La huella del invasor by Rocco Sarto

La huella del invasor by Rocco Sarto

autor:Rocco Sarto
La lengua: spa
Format: epub
Tags: Ciencia ficción
publicado: 1982-10-22T22:00:00+00:00


CAPÍTULO VI

El vigilante miró mi credencial y abrió la puerta. A veces resulta muy útil ser un personaje importante. Fui hasta el ascensor y estaba a punto de subir cuando se me ocurrió una idea.

—¿Soy el primero en llegar?

—No, señor —dijo el guardia—, ya han subido tres caballeros.

—Gracias, no les avise que subo, les daré una sorpresa.

El guardia sonrió comprensivamente.

—Como usted diga, señor.

Subí al ascensor y piqué el último piso. Revisé la carga de mi 45 y respiré profundamente. Intuía, que estaba a punto de conseguir mi primera confirmación práctica del descubrimiento teórico realizado ya un mes atrás.

Descendí del ascensor y me encaminé a la única puerta visible. Era oscura y de imitación madera, pero cuando la toqué comprobé que era de acero y estaba sugestivamente fría. Probé el picaporte y no pude abrirla. Dentro no se escuchaba absolutamente nada.

Junto al ascensor había una escalerilla que llevaba a la terraza. Subí por ella y después de un ligero forcejeo conseguí abrir la puertecilla y salir a la noche húmeda.

Me asomé y vi un resplandor azulino en la ventana del ático. Miré a mí alrededor. No había nada que pudiese servirme para descolgarme desde la terraza. Pasé una pierna sobre la baranda y miré hacia abajo. Estaba a cincuenta metros sobre el nivel de la calle. A lo lejos, el océano era una adivinanza oscura, sepultada en la bruma.

El balcón-terraza sobresalía un metro de la línea de edificación proyectando el ático hacia la calle. Tenía que saltar. Me sostuve con las manos y me balanceé procurando caer en el rincón más oscuro.

Solté la baranda y flexioné las piernas. No produje ningún sonido. Las zapatillas de goma son muy eficaces para los ladrones aficionados.

Sin mirar a ninguna parte rodé hasta quedar a cubierto detrás de un enorme macetón en el que una planta irreconocible se pudría con resignación.

Me asomé con infinita cautela y no pude reprimir una náusea.

Un hombre joven, delgado y vestido solamente con un pantalón pijama estaba sentado en un sillón dentro del salón que daba a la terraza.

Tenía el torso desnudo y muy erguido. Parecía petrificado, pero estaba muerto. Los ojos habían desaparecido y en su lugar había dos oquedades sanguinolentas.

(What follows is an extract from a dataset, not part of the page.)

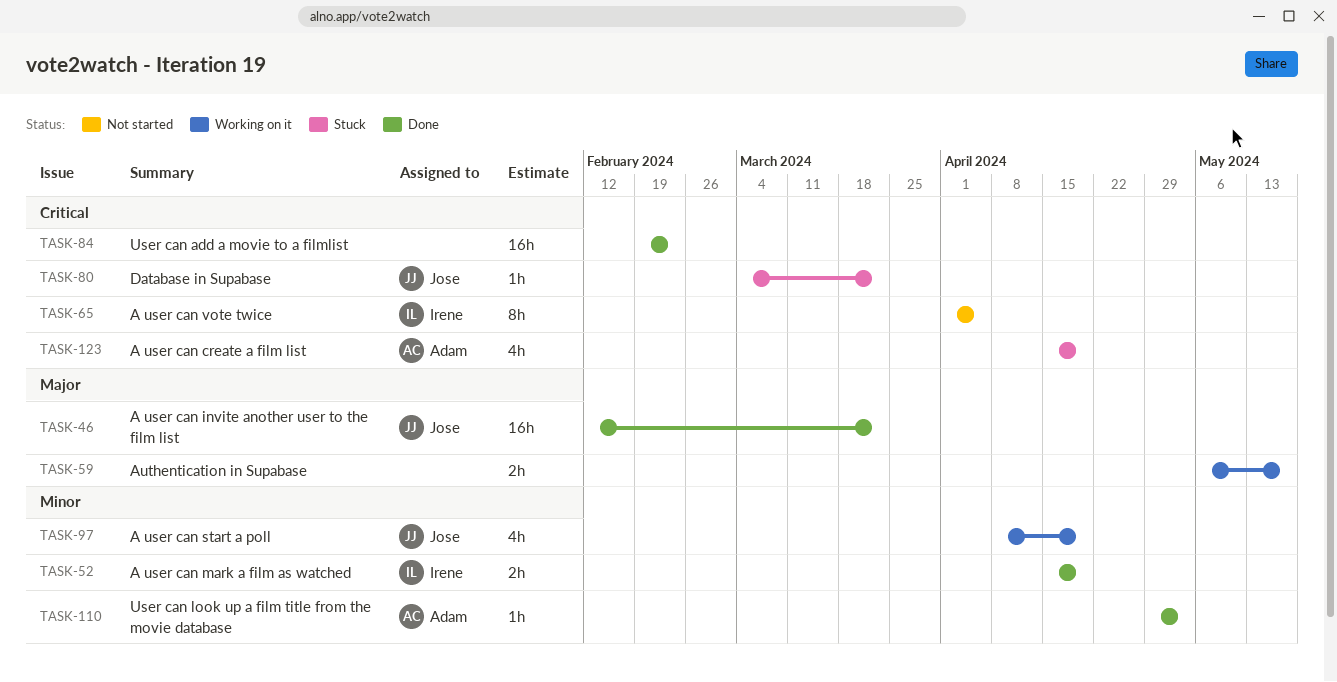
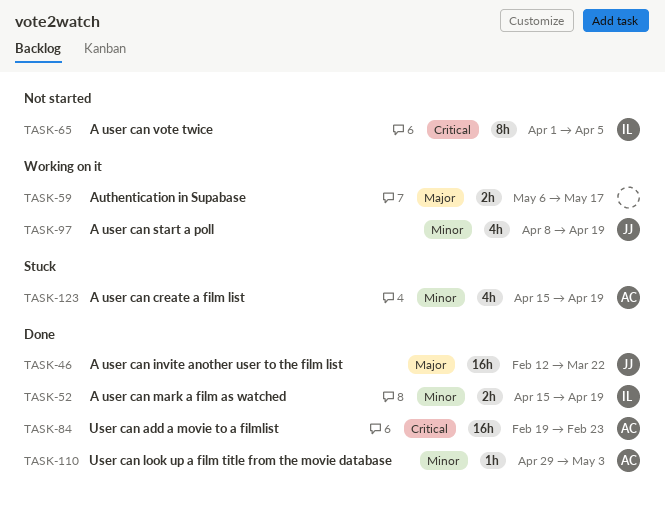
TASK-80: present -> none
TASK-84, owner: none -> Adam
TASK-123, priority: Critical -> Minor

Dos tipos se ocupaban de revolver todo el cuarto. El tercero estaba a la vista.

Parecía una imagen de pesadilla. Era absolutamente irreal. No podía comprender cómo Schnapfeld podía conservar aquella posición. No estaba atado ni sostenido por nada. Sangraba lentamente y el torso desnudo parecía una cortina con grandes manchas oscuras, el color distorsionado por efecto de aquella extraña luz azulina.

No buscaban absolutamente nada, se limitaban a revolverlo todo, tirando las cosas al suelo, rompiendo libros y cerámicas, dando la impresión de un saqueo salvaje.

No tenía ningún sentido, a menos que pretendieran disimular aquel asesinato brutal.

De pronto dejaron de romperlo todo y se acercaron al cadáver de Schnapfeld y pude ver sus rostros. Una garra helada me cogió el corazón y lo detuvo. Sentí que la náusea se acumulaba en mi garganta y casi inconscientemente levanté la pistola.

Aquellos tres individuos no tenían rostro humano.